Pas drôle les français font tout le temps la morale… et le “moi je sait tout” transpire par tous les mots. Napoléon a été vaincu et les russes ont trouvé leur façon à eux de le vaincre.Pourquoi ne pas le reconnaître? Pourquoi toujours chercher à changer l’autre? la France colonialiste, ce n’est pas très glorieux… qu’à -t-elle laissé en héritage à ces peuples colonisés à part que de rester esclaves? si les russes venaient dire aux Français, aujourd’hui comment gérer la France comment le prendraient-ils? et que dire de toutes les guerres où elle participe presque incognito, au nom de la démocratie…? On peut se remettre en question en réalisant ses propres erreurs sans pour autant se laisser envahir par des étrangers…oui tant que notre âme est sauve, tout peut se reconstruire..bravo à Inna Doulkina pour ce texte.
Remarquable clarification des rapports et malentendus entre ces deux civilisations, et notamment le française et la russe. Si les Français qui viennent actuellement en Russie (pour affaires mais aussi pour le tourisme), avaient la modestie de regarder, écouter et s’émerveiller de ce mystère russe, ils en reviendraient avec plus de détermination de coopérer avec cette “masse”. Mais en petits héritiers de Napoléon, convaincus de leur Raison et du modèle français que le monde nous envie (forcément), ils en rapportent plus rancoeur ou dérision que succès et fierté d’avoir côtoyé cette civilisation.
Et pour revenir à Napoléon, pratiquement 90% des Russes savent qui il est…combien de Français peuvent dire qui sont Koutouzov et Souvorov..qui ont également marqué l’histoire française…en France et pas seulement à Borodino…
Très belle vision, l’âme russe reste un mystère. Tout ce que vous dites est touchant.
Les russes aiment les mystères, les choses inexpliquées.
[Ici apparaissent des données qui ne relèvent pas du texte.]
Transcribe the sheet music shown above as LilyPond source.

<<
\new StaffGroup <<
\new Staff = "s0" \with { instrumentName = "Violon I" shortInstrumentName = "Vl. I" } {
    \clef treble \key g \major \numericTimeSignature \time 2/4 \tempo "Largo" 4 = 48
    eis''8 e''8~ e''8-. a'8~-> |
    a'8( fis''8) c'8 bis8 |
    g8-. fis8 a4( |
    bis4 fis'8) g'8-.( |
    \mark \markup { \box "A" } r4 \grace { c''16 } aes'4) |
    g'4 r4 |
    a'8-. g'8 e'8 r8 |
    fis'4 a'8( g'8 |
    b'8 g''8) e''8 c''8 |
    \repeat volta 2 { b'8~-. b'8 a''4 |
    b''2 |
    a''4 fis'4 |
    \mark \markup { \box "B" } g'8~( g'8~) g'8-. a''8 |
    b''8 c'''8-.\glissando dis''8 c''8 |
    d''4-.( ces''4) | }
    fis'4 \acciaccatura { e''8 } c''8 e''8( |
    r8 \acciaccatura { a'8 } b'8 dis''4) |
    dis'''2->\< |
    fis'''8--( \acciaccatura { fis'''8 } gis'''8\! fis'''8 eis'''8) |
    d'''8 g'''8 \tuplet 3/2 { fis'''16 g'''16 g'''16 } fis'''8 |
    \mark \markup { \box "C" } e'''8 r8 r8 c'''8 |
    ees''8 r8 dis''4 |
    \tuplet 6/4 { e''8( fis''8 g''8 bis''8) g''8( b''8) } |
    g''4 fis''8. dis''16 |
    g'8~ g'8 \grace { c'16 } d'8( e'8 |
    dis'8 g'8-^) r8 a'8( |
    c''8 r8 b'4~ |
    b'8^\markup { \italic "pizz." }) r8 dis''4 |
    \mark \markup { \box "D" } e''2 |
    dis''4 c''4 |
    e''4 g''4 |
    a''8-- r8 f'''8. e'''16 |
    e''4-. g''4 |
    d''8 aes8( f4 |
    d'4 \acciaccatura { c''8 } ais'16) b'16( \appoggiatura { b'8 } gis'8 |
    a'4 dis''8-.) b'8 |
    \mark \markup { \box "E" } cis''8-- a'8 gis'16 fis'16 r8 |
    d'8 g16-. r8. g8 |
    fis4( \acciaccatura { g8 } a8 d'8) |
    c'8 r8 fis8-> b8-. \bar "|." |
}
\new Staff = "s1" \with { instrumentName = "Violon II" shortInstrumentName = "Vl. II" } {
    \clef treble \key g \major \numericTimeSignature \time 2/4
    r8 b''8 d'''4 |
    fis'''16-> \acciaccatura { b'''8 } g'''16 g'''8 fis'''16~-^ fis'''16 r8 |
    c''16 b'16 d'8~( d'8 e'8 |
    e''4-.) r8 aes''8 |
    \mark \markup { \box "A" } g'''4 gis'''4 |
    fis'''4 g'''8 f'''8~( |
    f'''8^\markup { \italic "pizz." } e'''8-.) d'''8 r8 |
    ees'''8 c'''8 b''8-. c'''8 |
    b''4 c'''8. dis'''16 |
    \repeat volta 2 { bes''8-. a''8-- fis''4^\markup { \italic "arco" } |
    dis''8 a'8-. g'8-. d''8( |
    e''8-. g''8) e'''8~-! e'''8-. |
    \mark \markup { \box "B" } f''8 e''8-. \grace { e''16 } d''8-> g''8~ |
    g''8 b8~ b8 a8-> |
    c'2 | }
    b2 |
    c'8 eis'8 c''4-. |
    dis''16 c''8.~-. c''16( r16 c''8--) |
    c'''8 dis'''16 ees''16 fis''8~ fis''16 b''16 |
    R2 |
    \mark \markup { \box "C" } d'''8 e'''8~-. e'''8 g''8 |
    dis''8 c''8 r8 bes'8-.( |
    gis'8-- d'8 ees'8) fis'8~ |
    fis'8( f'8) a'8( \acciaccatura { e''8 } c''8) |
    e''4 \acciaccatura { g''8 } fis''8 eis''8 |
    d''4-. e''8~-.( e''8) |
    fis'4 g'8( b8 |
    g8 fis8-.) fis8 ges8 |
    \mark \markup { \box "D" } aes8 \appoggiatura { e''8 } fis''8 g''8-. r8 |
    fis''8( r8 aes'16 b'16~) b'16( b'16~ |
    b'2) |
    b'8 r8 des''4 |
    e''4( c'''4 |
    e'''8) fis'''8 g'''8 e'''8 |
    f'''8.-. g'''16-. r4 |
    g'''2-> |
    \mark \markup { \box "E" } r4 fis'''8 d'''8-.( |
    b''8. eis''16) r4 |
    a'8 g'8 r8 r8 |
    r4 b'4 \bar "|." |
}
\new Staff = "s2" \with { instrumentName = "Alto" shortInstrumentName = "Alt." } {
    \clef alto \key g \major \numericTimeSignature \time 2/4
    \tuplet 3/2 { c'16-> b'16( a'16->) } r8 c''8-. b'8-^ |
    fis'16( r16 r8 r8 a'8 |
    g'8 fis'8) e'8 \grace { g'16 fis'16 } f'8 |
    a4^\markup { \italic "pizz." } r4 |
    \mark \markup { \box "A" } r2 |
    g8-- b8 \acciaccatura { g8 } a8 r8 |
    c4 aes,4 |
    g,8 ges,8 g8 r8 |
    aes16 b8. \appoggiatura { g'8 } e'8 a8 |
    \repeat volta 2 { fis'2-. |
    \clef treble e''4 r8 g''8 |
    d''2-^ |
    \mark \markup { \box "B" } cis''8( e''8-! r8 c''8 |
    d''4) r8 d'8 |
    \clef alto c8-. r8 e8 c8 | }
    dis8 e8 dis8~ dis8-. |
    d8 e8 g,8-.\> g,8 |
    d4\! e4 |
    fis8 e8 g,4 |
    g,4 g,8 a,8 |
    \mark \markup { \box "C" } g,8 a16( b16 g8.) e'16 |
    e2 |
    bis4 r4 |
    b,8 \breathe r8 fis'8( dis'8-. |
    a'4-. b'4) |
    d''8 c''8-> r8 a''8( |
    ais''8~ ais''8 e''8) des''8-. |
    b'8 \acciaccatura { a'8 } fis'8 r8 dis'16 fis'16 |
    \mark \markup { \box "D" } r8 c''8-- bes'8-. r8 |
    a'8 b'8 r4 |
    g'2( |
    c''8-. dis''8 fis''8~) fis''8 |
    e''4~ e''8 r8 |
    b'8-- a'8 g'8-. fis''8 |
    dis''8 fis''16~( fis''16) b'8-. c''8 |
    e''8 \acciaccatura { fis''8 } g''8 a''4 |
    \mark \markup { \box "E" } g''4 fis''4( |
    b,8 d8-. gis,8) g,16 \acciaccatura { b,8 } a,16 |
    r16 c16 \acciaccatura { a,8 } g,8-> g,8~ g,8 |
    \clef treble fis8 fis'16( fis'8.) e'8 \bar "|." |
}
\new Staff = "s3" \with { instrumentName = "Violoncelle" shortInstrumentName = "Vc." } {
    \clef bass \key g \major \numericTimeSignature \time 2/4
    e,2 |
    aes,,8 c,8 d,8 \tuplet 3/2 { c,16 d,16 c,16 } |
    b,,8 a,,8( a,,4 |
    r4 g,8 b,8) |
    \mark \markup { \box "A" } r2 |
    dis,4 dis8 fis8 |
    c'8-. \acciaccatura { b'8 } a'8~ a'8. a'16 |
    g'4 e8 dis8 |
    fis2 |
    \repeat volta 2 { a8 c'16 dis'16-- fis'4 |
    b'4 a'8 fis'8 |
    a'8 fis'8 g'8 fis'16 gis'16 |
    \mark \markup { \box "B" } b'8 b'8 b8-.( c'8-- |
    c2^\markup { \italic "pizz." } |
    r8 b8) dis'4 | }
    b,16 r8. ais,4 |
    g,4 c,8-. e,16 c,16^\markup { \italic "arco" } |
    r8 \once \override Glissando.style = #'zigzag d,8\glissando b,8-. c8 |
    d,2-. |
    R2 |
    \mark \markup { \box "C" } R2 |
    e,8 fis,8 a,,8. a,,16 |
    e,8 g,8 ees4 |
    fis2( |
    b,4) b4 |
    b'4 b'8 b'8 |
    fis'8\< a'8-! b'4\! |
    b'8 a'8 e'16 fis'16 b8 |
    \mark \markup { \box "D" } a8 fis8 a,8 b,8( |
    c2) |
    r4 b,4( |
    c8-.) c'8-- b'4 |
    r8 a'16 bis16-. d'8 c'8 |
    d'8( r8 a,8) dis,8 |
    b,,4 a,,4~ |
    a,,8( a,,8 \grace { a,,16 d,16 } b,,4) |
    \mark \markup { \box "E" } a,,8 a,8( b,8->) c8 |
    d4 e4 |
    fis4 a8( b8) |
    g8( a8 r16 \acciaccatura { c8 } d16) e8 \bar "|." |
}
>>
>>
Derrière la poésie il y a la conscience de Dieu qui lui non plus ne s’explique pas , mais se vit.
Ce qui est important pour les occidentaux ne l’est pas forcément pour les russes.
La France aussi a eu une sensibilité voisine. Je peux tout perdre mais si je n’ai pas perdu mon âme tout reste possible.
Mais cela est déjà “tellement ancien”.
François
C’est joli votre article, mais… euh… il est où l’avenir meilleur des russes? des victoires certaines, oui, mais des avenirs meilleurs, il n’y en a eu guère par la suite. Le peuple russe, dans son obstination, a souvent raté des occasions de s’ouvrir aux autres, et ainsi de progresser. Parfois une défaite permet un progrès, et on apprend aussi de ses erreurs. Je n’ai pas d’admiration particulière pour Napoléon, mais si la Russie avait été vaincue, son peuple aurait peut etre pu se remettre en question plus tot, et progresser plus rapidement. Un avenir meilleur passe souvent par une remise en question au préalable.
Et un des ennemis principaux des russes est leur obstination à l’auto-célébration, au culte de leur ame russe, leur obstination à la peur de l’autre, à se penser différent, et à classifier en permanence ce qui est “nach” (des notres) et “ni-nach” pas des notres. La plus grande barrière des russes, à défaut d’etre territoriale ou géographique, est mentale, et c’est la plus forte des barrières, or, bien souvent, les barrières empechent le progrès de passer, ainsi que la démocratie qui va parfois avec. Les russes sont bien souvent victimes d’eux-memes, et c’est pour cela qu’on dit avec humour qu’ils aiment bien souffrir, en effet, on peut dire que souvent ils aiment bien leurs bourreaux, car il s’agit souvent d’eux-memes.